Input material:
>>>

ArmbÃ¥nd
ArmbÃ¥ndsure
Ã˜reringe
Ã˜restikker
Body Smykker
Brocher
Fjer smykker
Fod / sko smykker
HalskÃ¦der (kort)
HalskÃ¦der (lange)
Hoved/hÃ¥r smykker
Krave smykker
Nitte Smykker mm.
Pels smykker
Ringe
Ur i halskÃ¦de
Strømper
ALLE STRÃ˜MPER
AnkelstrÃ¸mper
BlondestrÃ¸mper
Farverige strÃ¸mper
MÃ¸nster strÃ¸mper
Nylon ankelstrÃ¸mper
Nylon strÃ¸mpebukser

<<<
>>>

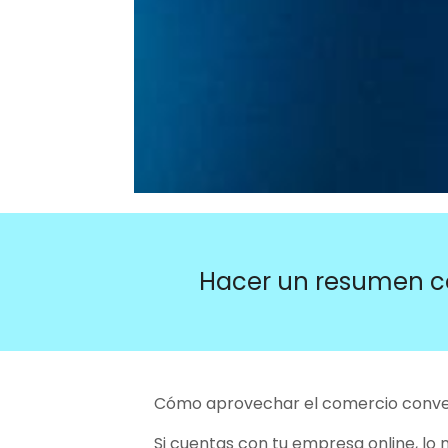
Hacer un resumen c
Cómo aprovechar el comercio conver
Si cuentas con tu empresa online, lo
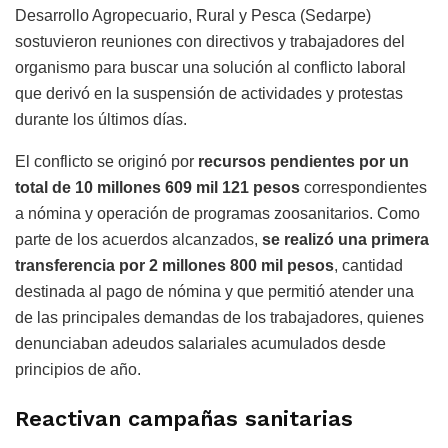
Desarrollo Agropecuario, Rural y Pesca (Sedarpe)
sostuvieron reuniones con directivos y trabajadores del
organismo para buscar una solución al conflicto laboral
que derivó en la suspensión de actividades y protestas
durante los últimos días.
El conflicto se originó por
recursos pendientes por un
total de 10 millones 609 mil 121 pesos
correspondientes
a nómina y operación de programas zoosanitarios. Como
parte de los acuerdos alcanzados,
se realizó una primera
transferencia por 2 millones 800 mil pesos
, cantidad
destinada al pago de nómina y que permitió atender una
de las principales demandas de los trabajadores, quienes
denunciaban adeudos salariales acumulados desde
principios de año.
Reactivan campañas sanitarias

<<<

Exercise instructions:
Could you update the stretch from "Hacer un resumen c" through "Si cuentas con tu empresa online, lo" so that "empresa" becomes "tienda", leaving everything else unchanged, and return only those lines?

The completed task:
Hacer un resumen c
Cómo aprovechar el comercio conver
Si cuentas con tu tienda online, lo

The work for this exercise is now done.